At the time of the firm’s BEX Fund II, which closed in 2018 above its €80 million target, Revillon himself said the €120 million the firm raised was too small for the market opportunity. In the preceding year to when we spoke, Revillon said his firm had seen $3 billion-worth of fund of funds and secondaries fund opportunities.
It’s tricky to gauge the size of the secondaries market for fund of funds and secondaries funds. None of the major intermediaries include data for such trades in their volume reports, suggesting it’s either too small a data point to include, or that firms engaged in this part of the market don’t engage with the intermediaries’ surveys.
For what may seem like a niche and complex strategy, BEX’s approach is surprisingly logical: investors in funds of funds and secondaries funds want to be able to manage their portfolios in the same ways as investors do in direct funds. Why not capitalise on the diversified, high-quality nature of these assets and buy them at a discount to their intrinsic value to boot?
Not every secondaries buyer has been able to execute on this strategy.
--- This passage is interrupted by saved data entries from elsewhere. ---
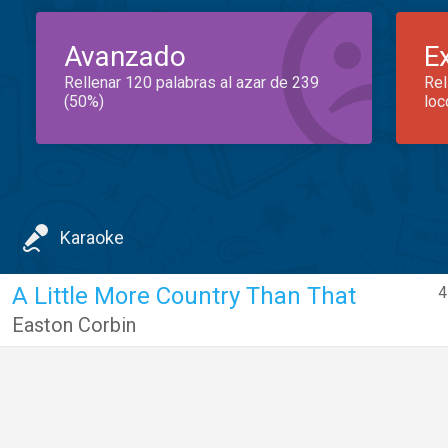
Avanzado
E
Rellenar 120 palabras al azar de 239
Rel
(50%)
loc
Karaoke
A Little More Country Than That
4
Easton Corbin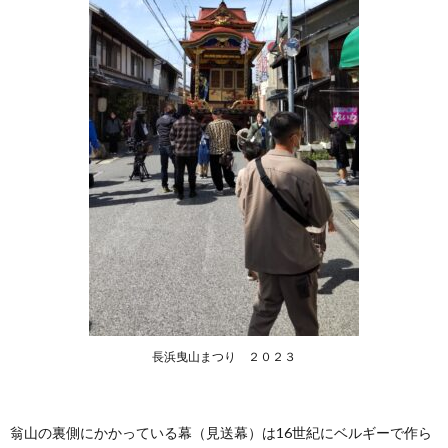
長浜曳山まつり ２０２３
翁山の裏側にかかっている幕（見送幕）は16世紀にベルギーで作ら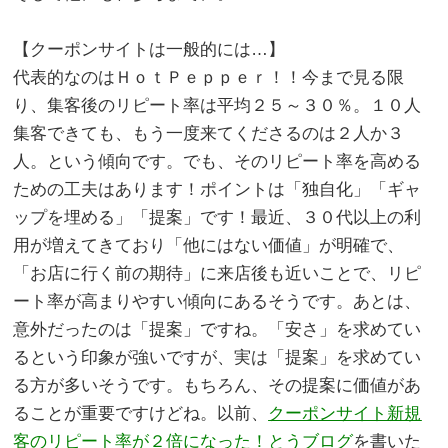
。
【クーポンサイトは一般的には…】
代表的なのはＨｏｔＰｅｐｐｅｒ！！今まで見る限
り、集客後のリピート率は平均２５～３０％。１０人
集客できても、もう一度来てくださるのは２人か３
人。という傾向です。でも、そのリピート率を高める
ための工夫はあります！ポイントは「独自化」「ギャ
ップを埋める」「提案」です！最近、３０代以上の利
用が増えてきており「他にはない価値」が明確で、
「お店に行く前の期待」に来店後も近いことで、リピ
ート率が高まりやすい傾向にあるそうです。あとは、
意外だったのは「提案」ですね。「安さ」を求めてい
るという印象が強いですが、実は「提案」を求めてい
る方が多いそうです。もちろん、その提案に価値があ
ることが重要ですけどね。以前、
クーポンサイト新規
客のリピート率が２倍になった！とうブログ
を書いた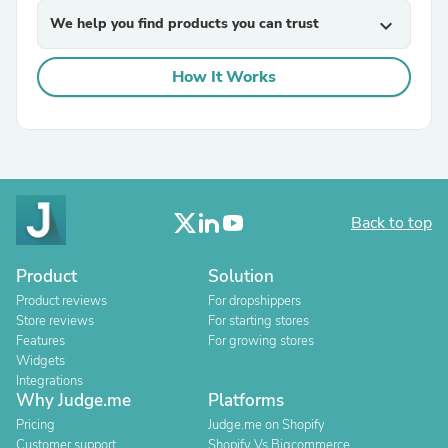
We help you find products you can trust
expand_more
How It Works
Back to top
Product
Solution
Product reviews
For dropshippers
Store reviews
For starting stores
Features
For growing stores
Widgets
Integrations
Why Judge.me
Platforms
Pricing
Judge.me on Shopify
Customer support
Shopify Vs Bigcommerce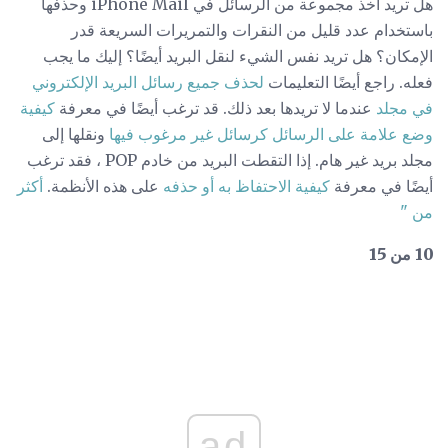
هل تريد أخذ مجموعة من الرسائل في iPhone Mail وحذفها
باستخدام عدد قليل من النقرات والتمريرات السريعة قدر
الإمكان؟ هل تريد نفس الشيء لنقل البريد أيضًا؟ إليك ما يجب
فعله. راجع أيضًا التعليمات
لحذف
جميع رسائل البريد الإلكتروني
في مجلد
عندما لا تريدها بعد ذلك. قد ترغب أيضًا في معرفة
كيفية
وضع علامة على الرسائل كرسائل غير مرغوب فيها
ونقلها إلى
مجلد بريد غير هام. إذا التقطت البريد من خادم POP ، فقد ترغب
أيضًا في معرفة
كيفية الاحتفاظ به أو حذفه
على هذه الأنظمة.
أكثر
من "
10 من 15
ad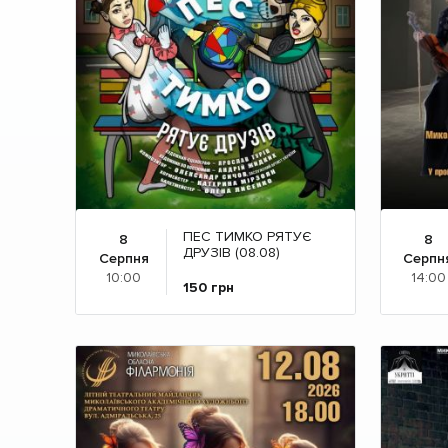
ПЕС ТИМКО РЯТУЄ
8
8
ДРУЗІВ (08.08)
Серпня
Серпн
10:00
14:00
150
грн
Детальніше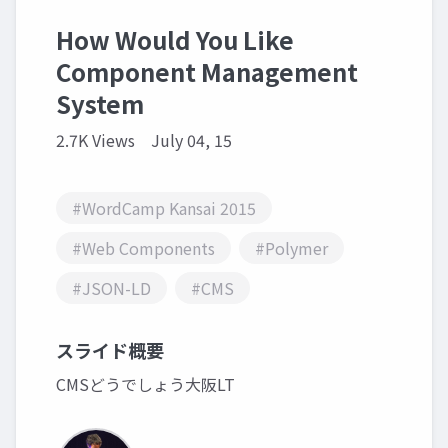
How Would You Like
Component Management
System
2.7K Views
July 04, 15
#WordCamp Kansai 2015
#Web Components
#Polymer
#JSON-LD
#CMS
スライド概要
CMSどうでしょう大阪LT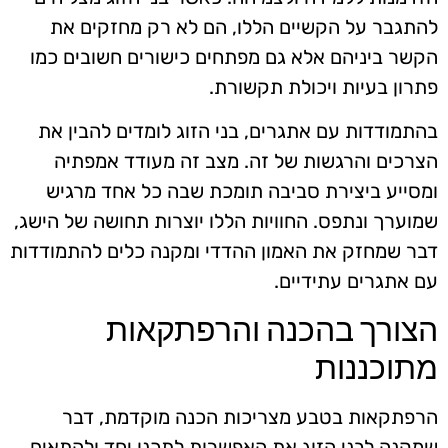
להתגבר על הקשיים הללו, הם לא רק מחזקים את
הקשר ביניהם אלא גם מפתחים כישורים חשובים כמו
פתרון בעיות ויכולת תקשורת.
בהתמודדות עם אתגרים, בני הזוג לומדים להבין את
הצרכים והרגשות של זה. מצב זה מעודד אמפתיה
ומסייע ביצירת סביבה תומכת שבה כל אחד מרגיש
שמוערך ונתפס. החוויות הללו יוצרות תחושה של הישג,
דבר שמחזק את האמון ההדדי ומקנה כלים להתמודדות
עם אתגרים עתידיים.
הצורך בהכנה והרפתקאות
מתוכננות
הרפתקאות בטבע מצריכות הכנה מוקדמת, דבר
שמקנה לבני הזוג את האפשרות לתכנן יחד ולהתאים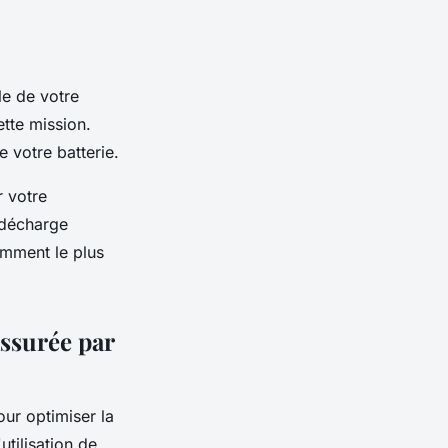
le de votre
ette mission.
e votre batterie.
 votre
 décharge
somment le plus
assurée par
our optimiser la
utilisation de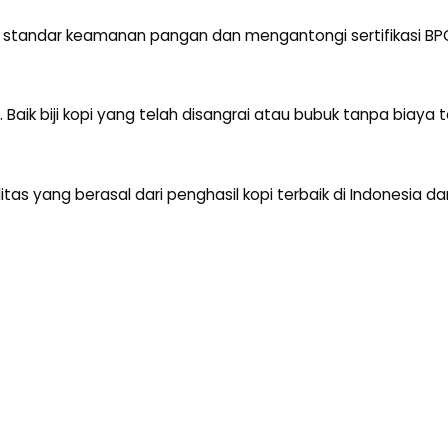
standar keamanan pangan dan mengantongi sertifikasi BPOM
 Baik biji kopi yang telah disangrai atau bubuk tanpa biaya 
itas yang berasal dari penghasil kopi terbaik di Indonesia 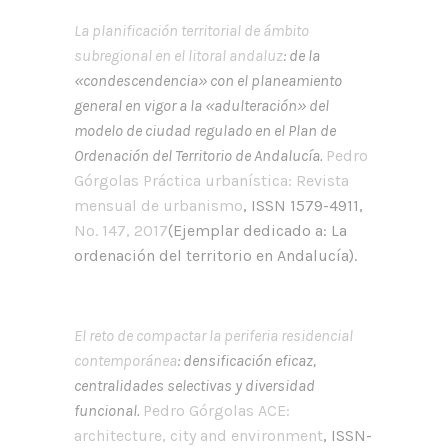
La planificación territorial de ámbito
subregional en el litoral andaluz
: de la
«condescendencia» con el planeamiento
general en vigor a la «adulteración» del
modelo de ciudad regulado en el Plan de
Ordenación del Territorio de Andalucía.
Pedro
Górgolas
Práctica urbanística: Revista
mensual de urbanismo
, ISSN 1579-4911,
Nº. 147, 2017
(Ejemplar dedicado a: La
ordenación del territorio en Andalucía).
El reto de compactar la periferia residencial
contemporánea
: densificación eficaz,
centralidades selectivas y diversidad
funcional.
Pedro Górgolas
ACE:
architecture, city and environment
, ISSN-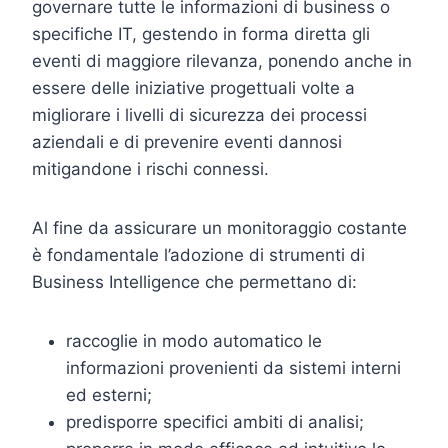
governare tutte le informazioni di business o
specifiche IT, gestendo in forma diretta gli
eventi di maggiore rilevanza, ponendo anche in
essere delle iniziative progettuali volte a
migliorare i livelli di sicurezza dei processi
aziendali e di prevenire eventi dannosi
mitigandone i rischi connessi.
Al fine da assicurare un monitoraggio costante
è fondamentale l’adozione di strumenti di
Business Intelligence che permettano di:
raccoglie in modo automatico le
informazioni provenienti da sistemi interni
ed esterni;
predisporre specifici ambiti di analisi;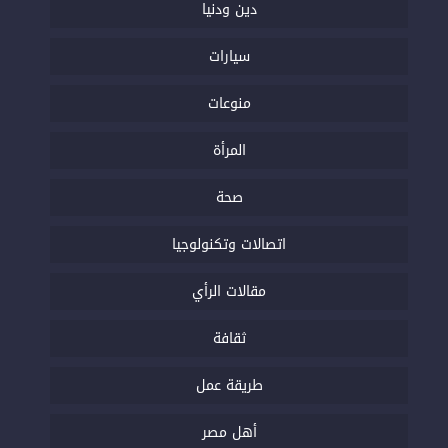
دين ودنيا
سيارات
منوعات
المرأة
صحة
اتصالات وتكنولوجيا
مقالات الرأي
ثقافة
طريقة عمل
أهل مصر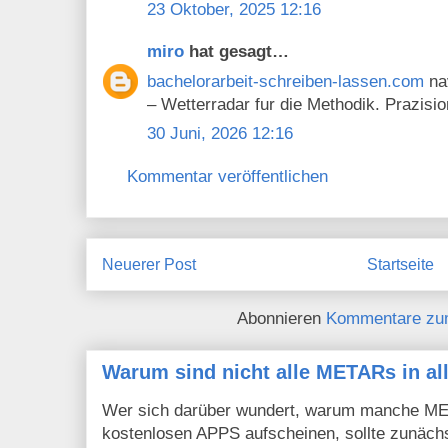
23 Oktober, 2025 12:16
miro
hat gesagt…
bachelorarbeit-schreiben-lassen.com
nav
– Wetterradar fur die Methodik. Prazisio
30 Juni, 2026 12:16
Kommentar veröffentlichen
Neuerer Post
Startseite
Abonnieren
Kommentare zu
Warum sind nicht alle METARs in al
Wer sich darüber wundert, warum manche MET
kostenlosen APPS aufscheinen, sollte zunächs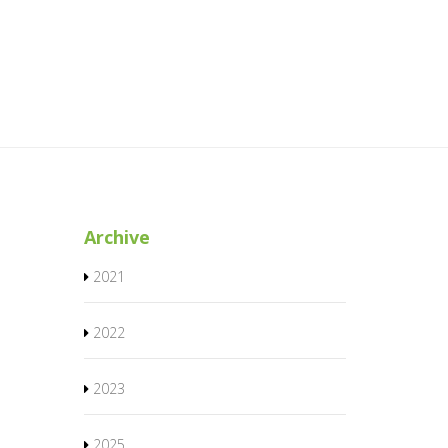
Archive
2021
2022
2023
2025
Larger firms wanting to acquire stakes in a fund of funds or secondaries manager’s fund can find themselves locked out because the seller sees them as a direct competitor and doesn’t want to give them a “look into their kitchen”, Revillon told me. As such, BEX benefits from reduced competition in its part of the market, he added.
It’s worth noting that BEX isn’t alone in its subsector: Newport Beach-based Montauk Triguard, for example, acquires stakes in secondaries funds and raised its first fund in 1999.
Under Revillon’s leadership, BEX appears to have been a pioneer in at least two other ways. One was relocating its headquarters from Paris to Nice on the French Riviera in 2018 – a move that seems like a no-brainer in the post-covid era of Zoom calls and remote working. When I had asked Revillon whether he felt the relocation would move BEX out of the dealflow stream, he replied that on the contrary, flight connections from Nice were as good – if not better, when taking into account the city’s proximity to its airport – as anywhere in Europe, with direct flights even to New York. And in any case, evaluating fund of funds secondaries did not require the firm to be based in Paris any more than in Nice.
The other area is its development of social responsibility-themed ‘X-shares’, disclosed upon the final close of its Fund III in 2019. This special share class was free from management fees and carried interest, and was available for non-governmental organisations and major non-profit foundations. Toby Mitchenall, editor of impact and sustainability-focused affiliate title New Private Markets, noted that BEX’s X-share model was a “refreshingly simple and elegant” one that other firms should follow.
In a note prepared prior to his death, Revillon wrote that he was “immensely proud” of the business he had helped build. We couldn’t agree more with his sentiment.